▸ TEXTE SOURCE
────────────────────────────────────────

Depuis que le bain de minuit à remplacé le bain de cure, la plage s’impose comme le grand rendez-vous de l’été. Dès le mois de mai, les magazines préparent la grande migration à coup d’articles de fond sur la meilleure façon d’éliminer cors au pied, poil et cellulite. Et dès que possible, c’est la ruée vers l’eau, direction le monde de la plage. Une parenthèse étrange où rien n’est comme à la ville. Ou presque.
Look de plage et faux semblants
!Jouons avec Tata Stellou! Jamais je ne te demanderais ça d’habitude, mais tu vas me montrer tes vieilles photos de vacances. Bien. Dis-moi, ce vernis baptisé « Corail Los Angeles« , ce bob d’inspiration ethnico-cucul, ces tongs « I Love Cancun » et cette robe-crochet fluo… Tu les mets ailleurs qu’à la plage ? Et pourtant, les preuves sont là : tu les as porté au moins une fois. C’était en 2005 sur la plage de Berck, avec un joli coup de soleil en accessoire.
Pour beaucoup, c’est ça, le beach look : une pause propice aux expériences inédites (tresses en tissu, marcel en résille, tatouages temporaires, chaînes de cheville…) et à un relatif laisser-aller. On se dit « vacances : lâchons-nous », on pense « de toute façon ici, je connais personne » et on s’imagine tous égaux en paréo. Faux. Même sur le sable, loin du carcan quotidien, l’apparence compte. Et tapies entre une glacière et le QG des CRS, les langues de putes s’en donnent à coeur joie.
Regarde celle-là. La Redoute page 254, printemps-été 2002.
– Ouh là… Je reconnais, ouais. Ca arrache la rétine, ce coloris.
– Et pis le bikini bandeau, ça va décidément pas à tout le monde.
– Remarque, c’est pas pire que le string de plage.
– Où ça ?
– A 40° , près de la poubelle.
– Pouah ! Ca devrait être interdit, avec un cul pareil !
– Ben ? Je croyais qu’on avait dit qu’on était pro-grosses cette année ?
– Ben ouais. Jusqu’au 38, quoi.

────────────────────────────────────────

▸ EXTRAIT DU JEU
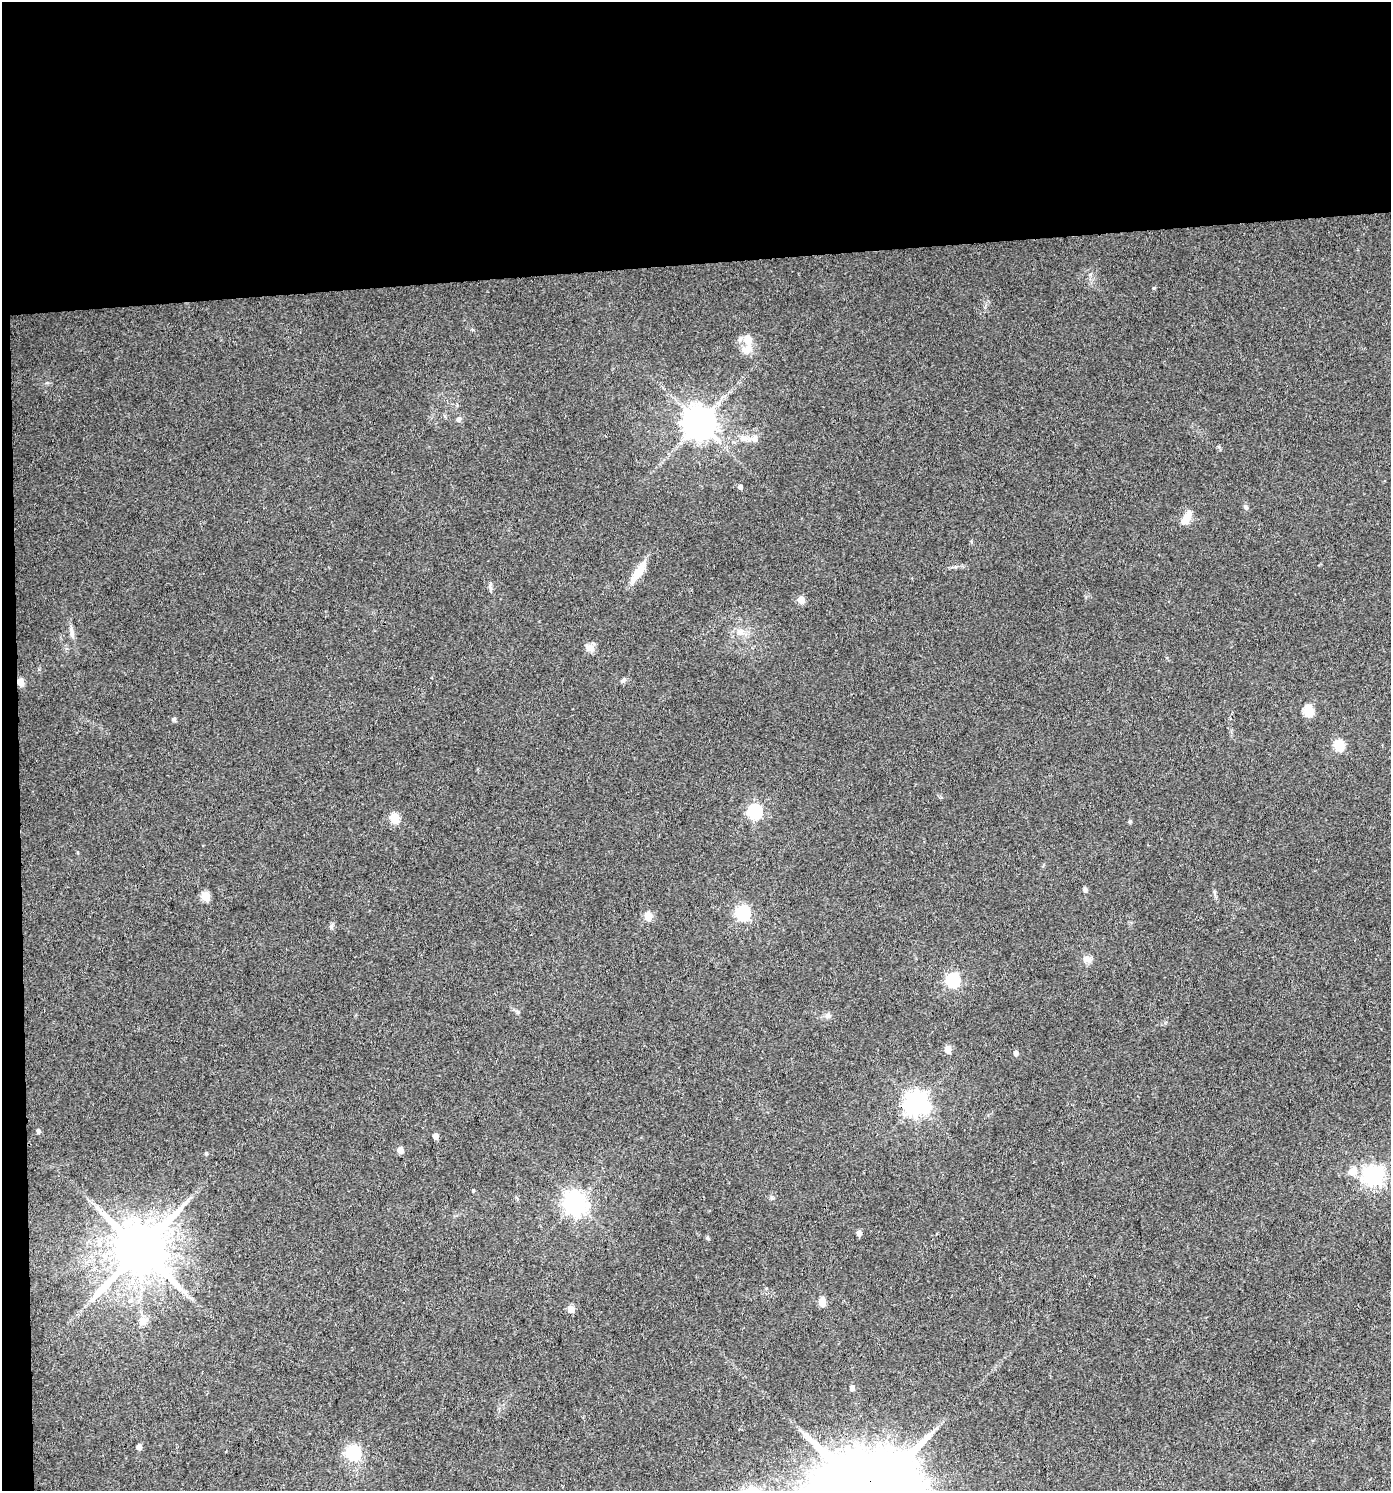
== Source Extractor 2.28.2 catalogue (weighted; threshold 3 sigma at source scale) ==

────────────────────────────────────────

▸ À FAIRE
• 1. Réponds aux questions suivantes à l'aide du texte source.
(a) Dès quel mois les magazines préparent-ils la grande migration vers la plage ?
(b) En quelle année et sur quelle plage les vieilles photos de vacances ont-elles été prises ?
(c) Quelle page et quelle saison du catalogue La Redoute sont citées ?
• 2. Dresse la liste complète des expériences inédites que le texte source énumère entre parenthèses.
• 3. Traduis en anglais la phrase suivante du texte source : « Même sur le sable, loin du carcan quotidien, l'apparence compte. »

▸ CORRIGÉ DES EXERCICES
• 1.
(a) Dès le mois de mai.
(b) En 2005, sur la plage de Berck.
(c) La page 254, printemps-été 2002.

• 2.
- tresses en tissu
- marcel en résille
- tatouages temporaires
- chaînes de cheville

• 3. Even on the sand, far from the constraints of everyday life, appearance matters.